The story of former Hollywood star Grace Kelly's crisis of marriage and identity, during a political dispute between Monaco's Prince Rainier III and France's Général Charles De Gaulle, and a looming French invasion of Monaco in the early 1960s.

The 67th Festival de Cannes opened with a royal fiction. It's traditional for Cannes to start with something spectacular. This film displays an homage to Princess Grace, formerly Grace Kelly. Nicole Kidman is magnificent and breathtaking in the part of this iconic figure of American Cinematography. In fact she embodied a sort of elegance through Hitchcock movies. In this film she's introduced mostly as a wife and a mother who wants to keep her career still. The director, Olivier Dahan (La Môme), had created this whole couple interactions. On the other hand Prince Rainier, starring Tim Roth, is a two faces character. With a complicated identity as he's dealing with his political and public image as well as his private family life. Plus, Grace's Royal life hasn't really turn out the way she imagined. Yet for all the movie's efforts to turn this long forgotten Côte d'Azur missile crisis, it never registers as more than a turf war - whose worst possible outcome is that a few thousand tax-dodging bourgeois might be forced to become French citizen.
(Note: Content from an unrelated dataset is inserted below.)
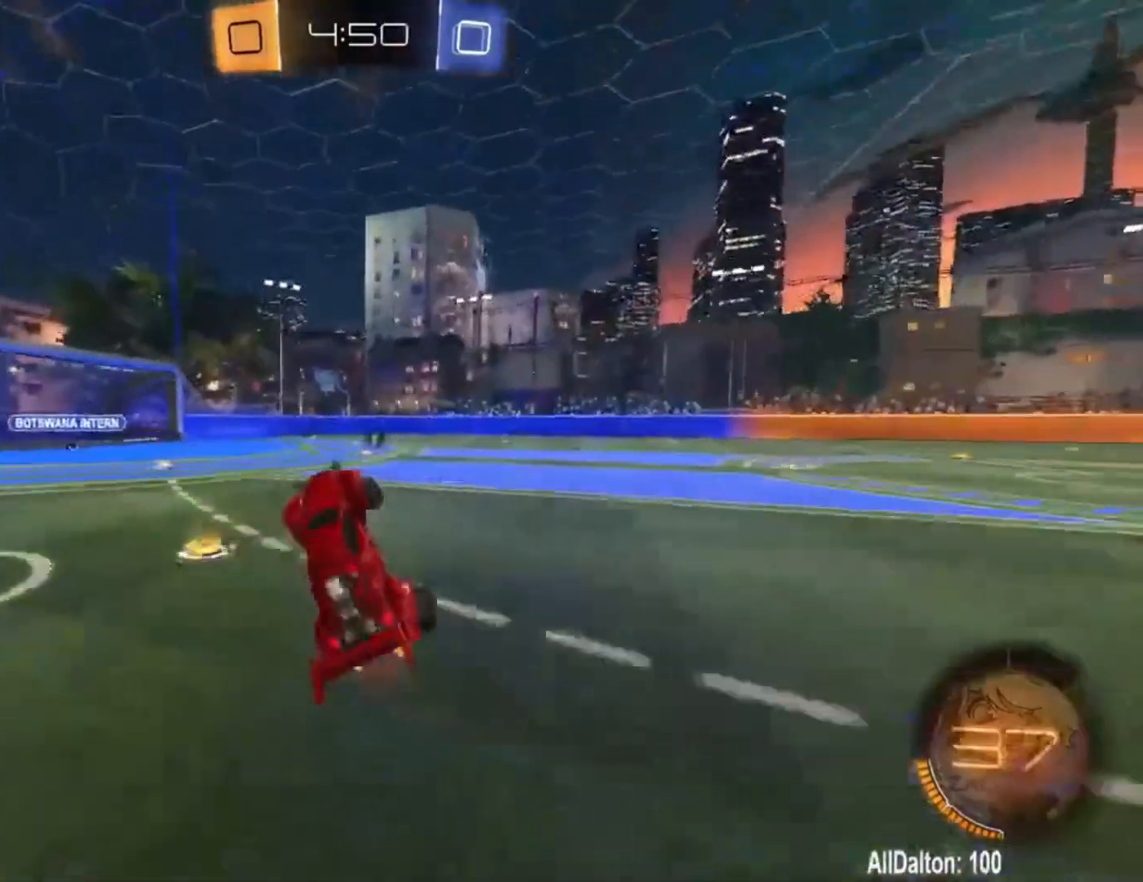
{"buttons": ["R2"], "left_stick": "center", "right_stick": "center", "events": []}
The script is agonisingly airless, especially  when it tries to fill into a conspirational plot involving Rainier's sister. Dahan keeps things very busy on the visual front even making sure to have a real fireworks erupting in the background of one marital argument. As Langella said once "At some point, every fairy tale must end" - only in the case of Grace of Monaco, not really soon enough.